* High performers figure out on their own what improvement are needed and how to make them. Low performers focus on the status quo and what they know, so don’t expect them to think about raising the bar without knowing why and understanding how.
* As you work to change the behavior of the weakest performers, remember that you are dealing with deep-seated habits that will take time to change. These folks are capable of doing better but it will require patience, encouragement, and constant attention.
* Under pressure to get more out the door supervisors often abdicate their responsibility to hold poor performers accountable. Opting instead to ignore or isolate underachievers in the mistaken belief that they’ll realize what’s wrong and make changes on their own.

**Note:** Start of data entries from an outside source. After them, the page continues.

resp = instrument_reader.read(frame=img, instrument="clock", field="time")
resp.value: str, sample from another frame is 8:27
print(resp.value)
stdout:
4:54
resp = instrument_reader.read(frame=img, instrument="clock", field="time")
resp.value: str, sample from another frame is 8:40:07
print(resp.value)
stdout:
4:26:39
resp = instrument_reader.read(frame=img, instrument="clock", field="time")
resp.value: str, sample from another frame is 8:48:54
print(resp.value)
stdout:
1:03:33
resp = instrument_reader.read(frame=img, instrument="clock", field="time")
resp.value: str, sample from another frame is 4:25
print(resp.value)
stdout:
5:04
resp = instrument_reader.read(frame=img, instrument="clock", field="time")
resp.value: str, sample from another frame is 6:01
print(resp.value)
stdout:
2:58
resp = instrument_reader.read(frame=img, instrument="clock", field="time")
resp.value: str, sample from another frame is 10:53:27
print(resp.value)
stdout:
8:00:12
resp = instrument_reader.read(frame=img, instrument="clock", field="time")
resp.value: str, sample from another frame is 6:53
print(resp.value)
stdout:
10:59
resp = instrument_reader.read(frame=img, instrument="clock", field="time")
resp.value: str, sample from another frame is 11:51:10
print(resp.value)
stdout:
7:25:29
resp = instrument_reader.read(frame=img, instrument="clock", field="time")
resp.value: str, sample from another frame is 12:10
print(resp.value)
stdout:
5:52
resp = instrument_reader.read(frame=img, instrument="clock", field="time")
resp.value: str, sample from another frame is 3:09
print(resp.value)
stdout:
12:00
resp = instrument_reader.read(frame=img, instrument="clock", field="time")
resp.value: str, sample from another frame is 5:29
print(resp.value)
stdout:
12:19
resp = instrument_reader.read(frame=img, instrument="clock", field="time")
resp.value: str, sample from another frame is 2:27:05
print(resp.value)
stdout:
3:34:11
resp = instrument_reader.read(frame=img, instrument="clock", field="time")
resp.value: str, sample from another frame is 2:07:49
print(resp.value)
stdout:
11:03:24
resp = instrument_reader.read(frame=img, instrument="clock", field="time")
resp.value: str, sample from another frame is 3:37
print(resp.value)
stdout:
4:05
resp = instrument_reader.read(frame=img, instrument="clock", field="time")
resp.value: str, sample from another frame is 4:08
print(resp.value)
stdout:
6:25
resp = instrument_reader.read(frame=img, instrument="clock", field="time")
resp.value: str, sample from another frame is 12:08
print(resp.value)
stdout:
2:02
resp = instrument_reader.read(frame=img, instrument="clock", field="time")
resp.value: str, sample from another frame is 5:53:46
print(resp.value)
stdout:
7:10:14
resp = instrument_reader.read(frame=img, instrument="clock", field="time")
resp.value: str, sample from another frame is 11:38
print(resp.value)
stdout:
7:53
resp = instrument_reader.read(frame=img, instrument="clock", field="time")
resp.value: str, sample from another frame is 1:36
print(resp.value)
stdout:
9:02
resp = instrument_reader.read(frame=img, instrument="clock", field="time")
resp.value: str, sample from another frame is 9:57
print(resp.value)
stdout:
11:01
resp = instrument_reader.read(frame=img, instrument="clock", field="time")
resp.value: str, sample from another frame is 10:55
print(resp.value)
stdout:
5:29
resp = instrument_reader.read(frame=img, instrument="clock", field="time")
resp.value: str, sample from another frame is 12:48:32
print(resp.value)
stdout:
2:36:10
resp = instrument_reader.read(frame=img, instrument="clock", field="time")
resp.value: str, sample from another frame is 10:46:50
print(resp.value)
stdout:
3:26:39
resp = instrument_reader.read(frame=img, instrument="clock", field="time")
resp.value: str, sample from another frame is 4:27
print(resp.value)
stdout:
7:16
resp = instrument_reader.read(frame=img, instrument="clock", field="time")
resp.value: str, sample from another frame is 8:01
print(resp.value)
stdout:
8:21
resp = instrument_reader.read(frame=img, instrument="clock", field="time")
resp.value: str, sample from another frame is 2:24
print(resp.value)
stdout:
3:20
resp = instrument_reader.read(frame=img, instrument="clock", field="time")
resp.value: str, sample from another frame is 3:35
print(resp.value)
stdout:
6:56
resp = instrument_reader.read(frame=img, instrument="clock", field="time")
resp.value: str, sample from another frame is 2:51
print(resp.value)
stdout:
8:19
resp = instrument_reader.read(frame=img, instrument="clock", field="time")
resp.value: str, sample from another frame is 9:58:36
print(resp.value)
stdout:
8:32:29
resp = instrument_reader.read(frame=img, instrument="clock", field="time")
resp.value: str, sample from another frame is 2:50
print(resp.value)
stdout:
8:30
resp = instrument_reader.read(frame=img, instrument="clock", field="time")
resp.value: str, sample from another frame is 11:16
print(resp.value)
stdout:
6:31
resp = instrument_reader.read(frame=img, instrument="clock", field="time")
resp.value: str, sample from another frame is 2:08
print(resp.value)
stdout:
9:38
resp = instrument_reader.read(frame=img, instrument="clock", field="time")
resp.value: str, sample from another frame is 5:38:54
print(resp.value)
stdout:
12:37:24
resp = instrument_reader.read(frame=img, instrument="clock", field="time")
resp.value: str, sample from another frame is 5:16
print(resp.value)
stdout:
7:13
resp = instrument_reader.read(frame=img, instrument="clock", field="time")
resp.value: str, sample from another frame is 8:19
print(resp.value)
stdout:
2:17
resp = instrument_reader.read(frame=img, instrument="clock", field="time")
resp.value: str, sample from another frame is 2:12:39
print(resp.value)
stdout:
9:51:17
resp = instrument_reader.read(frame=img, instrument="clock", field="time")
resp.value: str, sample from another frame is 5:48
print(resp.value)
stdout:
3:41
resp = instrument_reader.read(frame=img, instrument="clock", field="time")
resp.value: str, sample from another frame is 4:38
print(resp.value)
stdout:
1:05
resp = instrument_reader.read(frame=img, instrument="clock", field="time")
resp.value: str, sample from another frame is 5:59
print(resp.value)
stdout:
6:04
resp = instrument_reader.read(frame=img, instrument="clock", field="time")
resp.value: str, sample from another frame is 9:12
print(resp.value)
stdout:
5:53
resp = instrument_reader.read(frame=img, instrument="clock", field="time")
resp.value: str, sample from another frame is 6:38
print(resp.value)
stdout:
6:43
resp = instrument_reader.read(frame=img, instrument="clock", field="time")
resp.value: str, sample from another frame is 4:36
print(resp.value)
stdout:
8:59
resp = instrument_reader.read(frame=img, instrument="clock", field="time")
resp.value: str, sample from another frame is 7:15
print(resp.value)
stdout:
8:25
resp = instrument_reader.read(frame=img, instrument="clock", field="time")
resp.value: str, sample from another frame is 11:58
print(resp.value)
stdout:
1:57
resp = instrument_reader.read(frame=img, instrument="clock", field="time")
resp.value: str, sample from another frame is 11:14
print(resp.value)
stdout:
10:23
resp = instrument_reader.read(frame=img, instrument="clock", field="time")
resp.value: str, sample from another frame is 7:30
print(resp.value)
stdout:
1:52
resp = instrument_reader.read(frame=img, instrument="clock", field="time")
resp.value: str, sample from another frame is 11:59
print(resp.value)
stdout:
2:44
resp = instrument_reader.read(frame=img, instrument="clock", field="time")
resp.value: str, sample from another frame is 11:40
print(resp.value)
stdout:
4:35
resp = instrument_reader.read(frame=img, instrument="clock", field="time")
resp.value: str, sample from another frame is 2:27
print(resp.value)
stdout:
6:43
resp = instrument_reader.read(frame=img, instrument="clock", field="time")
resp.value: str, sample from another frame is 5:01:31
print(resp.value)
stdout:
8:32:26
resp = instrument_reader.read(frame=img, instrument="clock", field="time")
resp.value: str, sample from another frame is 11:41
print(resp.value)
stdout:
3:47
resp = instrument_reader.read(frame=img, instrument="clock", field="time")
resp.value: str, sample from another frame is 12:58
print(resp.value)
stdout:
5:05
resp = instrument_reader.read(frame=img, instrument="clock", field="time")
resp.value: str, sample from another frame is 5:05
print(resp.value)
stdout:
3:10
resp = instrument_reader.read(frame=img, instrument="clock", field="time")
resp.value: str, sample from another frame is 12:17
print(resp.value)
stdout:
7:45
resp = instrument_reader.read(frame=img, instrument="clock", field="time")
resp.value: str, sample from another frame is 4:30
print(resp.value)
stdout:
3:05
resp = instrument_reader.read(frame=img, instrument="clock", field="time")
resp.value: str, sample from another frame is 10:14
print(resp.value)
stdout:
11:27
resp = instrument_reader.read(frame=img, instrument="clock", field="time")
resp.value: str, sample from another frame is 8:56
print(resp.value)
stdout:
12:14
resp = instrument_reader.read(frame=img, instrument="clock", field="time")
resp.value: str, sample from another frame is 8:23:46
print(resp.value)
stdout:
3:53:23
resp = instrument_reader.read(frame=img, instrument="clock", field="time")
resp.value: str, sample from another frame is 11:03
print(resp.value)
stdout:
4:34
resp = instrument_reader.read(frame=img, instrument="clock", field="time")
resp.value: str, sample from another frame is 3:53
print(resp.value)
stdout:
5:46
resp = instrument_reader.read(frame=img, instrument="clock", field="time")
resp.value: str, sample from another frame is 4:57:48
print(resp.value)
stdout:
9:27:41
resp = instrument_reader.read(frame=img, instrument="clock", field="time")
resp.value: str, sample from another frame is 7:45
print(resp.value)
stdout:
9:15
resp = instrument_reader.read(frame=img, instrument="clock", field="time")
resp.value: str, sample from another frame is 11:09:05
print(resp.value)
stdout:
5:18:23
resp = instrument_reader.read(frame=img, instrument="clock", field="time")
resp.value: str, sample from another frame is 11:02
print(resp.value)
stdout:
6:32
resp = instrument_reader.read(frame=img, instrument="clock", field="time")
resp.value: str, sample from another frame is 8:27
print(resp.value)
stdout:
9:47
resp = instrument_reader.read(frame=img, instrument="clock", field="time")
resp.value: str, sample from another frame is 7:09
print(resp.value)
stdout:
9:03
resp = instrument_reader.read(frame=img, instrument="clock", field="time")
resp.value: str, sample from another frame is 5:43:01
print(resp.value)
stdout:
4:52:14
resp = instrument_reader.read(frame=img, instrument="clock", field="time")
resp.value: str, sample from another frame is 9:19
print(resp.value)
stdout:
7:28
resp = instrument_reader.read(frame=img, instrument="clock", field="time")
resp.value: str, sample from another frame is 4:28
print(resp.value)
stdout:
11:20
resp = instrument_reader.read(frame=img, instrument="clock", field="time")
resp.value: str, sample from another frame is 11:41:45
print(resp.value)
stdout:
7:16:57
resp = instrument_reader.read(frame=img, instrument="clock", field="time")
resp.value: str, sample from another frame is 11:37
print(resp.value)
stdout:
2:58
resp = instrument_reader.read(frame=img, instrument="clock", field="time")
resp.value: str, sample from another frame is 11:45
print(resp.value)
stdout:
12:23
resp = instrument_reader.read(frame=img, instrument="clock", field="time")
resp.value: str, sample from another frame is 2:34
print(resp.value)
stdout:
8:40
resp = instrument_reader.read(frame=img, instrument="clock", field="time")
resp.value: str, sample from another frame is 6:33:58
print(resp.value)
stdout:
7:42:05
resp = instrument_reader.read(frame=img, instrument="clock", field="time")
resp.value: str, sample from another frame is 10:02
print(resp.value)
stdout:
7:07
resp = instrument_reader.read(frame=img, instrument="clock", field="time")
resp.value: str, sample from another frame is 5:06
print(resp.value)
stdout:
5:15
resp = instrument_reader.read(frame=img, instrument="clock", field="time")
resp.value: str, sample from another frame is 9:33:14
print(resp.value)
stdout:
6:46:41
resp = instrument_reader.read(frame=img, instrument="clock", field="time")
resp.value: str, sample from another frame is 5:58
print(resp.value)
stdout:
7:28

* Passing around cartoons and memes that ridicule upper management is a common practice. Yes, it’s funny. But, skewering the behavior of those above you offers little in the way of constructive advice. Don’t expect their behavior to change if all you do is laugh at them.
* Withholding critical information from a report, remaining silent with your concerns in meetings or applying a “fudge factor” to your budget are common ways in which you may unintentionally contribute to the incompetence of someone higher up the food chain.
* Failure, in and of itself, is not dysfunctional. It is the way the corporate culture reacts to failure that determines functionality. Confronting failure facilitates awareness and allows those most impacted to learn from it and overcome it so it doesn’t cloud their future.
* Co-workers who spend a lot of time together get to know one another’s strengths, weaknesses, hot buttons, hopes, ambitions and personal problems all of which are subject to misinterpretation, and misunderstanding. Hence there is room for more discomfort.